> [SOURCE EXCERPT]:

After deriving the total energy over the frequency band of a spectral pattern, the peak detection unit 124 derives an energy ratio of the total energy of a plurality of spectra 260 a subjected to speech determination and the total energy of a plurality of spectra 260 b next to the spectra 260 a.

The peak detection unit 124 derives the total energy by shifting the focus on the spectrum one by one with the same spectrum being used two times in the derivation of total energy for successive two spectrum group (each group having three spectra in the embodiment). On the other hand, the peak detection unit 124 derives the energy ratio for successive two spectrum groups (the spectra 260 a and the spectra 260 b in FIG. 5) without the same spectrum being included in the two groups.

After deriving the energy ratio, the peak detection unit 124 compares the derived energy ratio and a predetermined threshold level to determine the spectra 260 a as a peak pattern if the energy ratio is equal to or higher than the threshold level. And then, the peak detection unit 124 detects at least one spectrum (for example, the spectrum 250 a) among the spectra 260 a as a peak spectrum in accordance with a predetermined criterion.

The predetermined threshold level may be 2 or 4 in order to detect spectra having the energy of 6 dB or 12 dB, respectively, higher than a noise component. This is because major spectra (from the first to fourth or fifth formant) of voices instantaneously (corresponding to one frame) posses the energy in the range from several dB to about 10 dB even if there is relatively much noise.

An equation (1) below is a general dB conversion formula.

\begin{matrix} Ratio_E = 20 \times \log (\frac{E_peak}{E_neighbor}) & (1) \end{matrix}

where Ratio_E, E_peak, and E_neighbor are: an energy ratio (dB); target total energy of a plurality of target spectra subjected to peak spectra detection; and total energy next to the target energy, respectively.

In accordance with the equation (1), the peak detection unit 124 compares an energy ratio (of the target total energy to the total energy of a plurality of spectra next to the target spectra) and the predetermined threshold level. When the energy ratio is equal to or higher than the predetermined threshold level, the peak detection unit 124 determines the target spectra that exhibit an energy ratio equal to or higher than the threshold level as a peak pattern. And then, the peak detection unit 124 detects at least one spectrum of the peak pattern as a peak spectrum in accordance with a predetermined criterion. The number of spectra subjected to the peak spectrum detection may be one or more of spectra.

The predetermined criterion may be the following criterion A or B.

The criterion A: If there are an odd number of spectra, determined as a peak spectrum is a specific spectrum having the center frequency in the spectra or a spectrum next to the specific spectrum.

The criterion B: If there are an even number of spectra, determined as a peak spectrum is either or both of two specific spectra having the frequency closest to the center frequency in the spectra or spectra next to the two spectra.

Among a plurality of spectra (for example, the spectra 260 a), all spectra (for example, the

spectra

250 a, 250 b, and 250 c) may be detected as one peak spectrum.

> [TASKS TO PERFORM]:
[1] In the peak-detection excerpt, translate this sentence into Spanish: "After deriving the energy ratio, the peak detection unit 124 compares the derived energy ratio and a predetermined threshold level to determine the spectra 260 a as a peak pattern if the energy ratio is equal to or higher than the threshold level."
[2] Turn the paragraph of the peak-detection excerpt that opens "The peak detection unit 124 derives the total energy by shifting" into a short bulleted list that keeps its main facts.
[3] Answer these questions from the peak-detection excerpt:
(a) Which two values may the predetermined threshold level take, and how many dB above a noise component does each detect?
(b) In equation (1), what does E_neighbor stand for?
(c) Which criterion applies when there is an even number of spectra?

> [EXTRACTED DATA]:

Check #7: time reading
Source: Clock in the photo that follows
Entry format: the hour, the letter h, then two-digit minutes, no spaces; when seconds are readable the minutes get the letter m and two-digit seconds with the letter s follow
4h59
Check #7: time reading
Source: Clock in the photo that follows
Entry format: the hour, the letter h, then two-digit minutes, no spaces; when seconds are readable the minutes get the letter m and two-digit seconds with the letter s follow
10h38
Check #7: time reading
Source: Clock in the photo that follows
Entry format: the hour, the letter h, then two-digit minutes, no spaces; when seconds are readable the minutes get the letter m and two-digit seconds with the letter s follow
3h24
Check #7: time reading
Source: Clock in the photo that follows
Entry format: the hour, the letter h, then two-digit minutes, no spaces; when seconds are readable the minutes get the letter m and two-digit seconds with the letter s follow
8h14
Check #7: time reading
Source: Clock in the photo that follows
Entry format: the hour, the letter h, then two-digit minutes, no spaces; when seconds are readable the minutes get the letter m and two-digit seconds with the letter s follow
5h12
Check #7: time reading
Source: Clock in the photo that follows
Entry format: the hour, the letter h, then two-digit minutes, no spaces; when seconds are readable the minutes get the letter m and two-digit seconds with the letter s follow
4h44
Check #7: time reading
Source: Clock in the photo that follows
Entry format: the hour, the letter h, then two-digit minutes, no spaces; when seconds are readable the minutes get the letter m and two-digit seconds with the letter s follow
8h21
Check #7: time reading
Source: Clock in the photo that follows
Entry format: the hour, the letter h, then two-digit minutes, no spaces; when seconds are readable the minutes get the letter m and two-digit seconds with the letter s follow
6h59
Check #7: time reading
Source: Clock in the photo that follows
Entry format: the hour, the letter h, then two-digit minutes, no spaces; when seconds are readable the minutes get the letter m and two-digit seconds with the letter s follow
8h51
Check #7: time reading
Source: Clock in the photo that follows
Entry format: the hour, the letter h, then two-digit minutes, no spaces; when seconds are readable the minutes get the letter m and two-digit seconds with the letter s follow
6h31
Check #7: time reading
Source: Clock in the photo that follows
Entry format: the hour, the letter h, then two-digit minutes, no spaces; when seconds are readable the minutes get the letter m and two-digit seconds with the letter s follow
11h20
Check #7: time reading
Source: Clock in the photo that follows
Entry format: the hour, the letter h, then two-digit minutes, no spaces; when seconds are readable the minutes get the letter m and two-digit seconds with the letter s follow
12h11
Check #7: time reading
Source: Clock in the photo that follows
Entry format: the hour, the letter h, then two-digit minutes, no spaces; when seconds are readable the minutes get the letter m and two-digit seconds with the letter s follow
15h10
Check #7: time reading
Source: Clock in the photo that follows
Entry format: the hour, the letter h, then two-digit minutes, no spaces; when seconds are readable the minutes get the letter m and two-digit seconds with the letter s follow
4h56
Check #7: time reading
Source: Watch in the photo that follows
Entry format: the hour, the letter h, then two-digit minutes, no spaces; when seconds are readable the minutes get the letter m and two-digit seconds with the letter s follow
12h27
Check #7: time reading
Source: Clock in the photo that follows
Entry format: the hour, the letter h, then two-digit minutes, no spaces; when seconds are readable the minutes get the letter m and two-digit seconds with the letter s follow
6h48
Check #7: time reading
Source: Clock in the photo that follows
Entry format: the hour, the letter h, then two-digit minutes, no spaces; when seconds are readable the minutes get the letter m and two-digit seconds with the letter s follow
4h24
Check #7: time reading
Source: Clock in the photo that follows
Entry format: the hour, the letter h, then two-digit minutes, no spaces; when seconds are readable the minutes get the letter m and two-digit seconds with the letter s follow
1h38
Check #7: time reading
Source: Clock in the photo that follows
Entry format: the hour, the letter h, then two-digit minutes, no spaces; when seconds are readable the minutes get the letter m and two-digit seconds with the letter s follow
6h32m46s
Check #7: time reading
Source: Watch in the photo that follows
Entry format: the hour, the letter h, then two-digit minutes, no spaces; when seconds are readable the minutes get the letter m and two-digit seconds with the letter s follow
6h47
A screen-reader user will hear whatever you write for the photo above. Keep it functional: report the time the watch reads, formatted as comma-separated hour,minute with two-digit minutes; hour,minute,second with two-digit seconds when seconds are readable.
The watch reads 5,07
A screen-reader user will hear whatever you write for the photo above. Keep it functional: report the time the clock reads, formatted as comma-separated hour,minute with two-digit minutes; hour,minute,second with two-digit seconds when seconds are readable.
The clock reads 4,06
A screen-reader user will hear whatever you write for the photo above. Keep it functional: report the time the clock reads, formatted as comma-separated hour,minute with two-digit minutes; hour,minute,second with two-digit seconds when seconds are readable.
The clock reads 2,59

> [ANSWERS BELOW]:
[1] Tras obtener la relación de energía, la unidad de detección de picos 124 compara la relación de energía obtenida con un nivel umbral predeterminado para determinar los espectros 260 a como un patrón de pico si la relación de energía es igual o superior al nivel umbral.

[2]
- Total energy: the peak detection unit 124 shifts its focus one spectrum at a time. The same spectrum is therefore used twice when total energy is derived for two successive spectrum groups. In the embodiment, each group has three spectra.
- Energy ratio: the unit derives it for two successive spectrum groups, the spectra 260 a and 260 b in FIG. 5. No spectrum is included in both groups.

[3]
(a) A value of 2 detects spectra 6 dB above a noise component, and a value of 4 detects spectra 12 dB above it.
(b) E_neighbor is the total energy next to the target energy.
(c) Criterion B applies.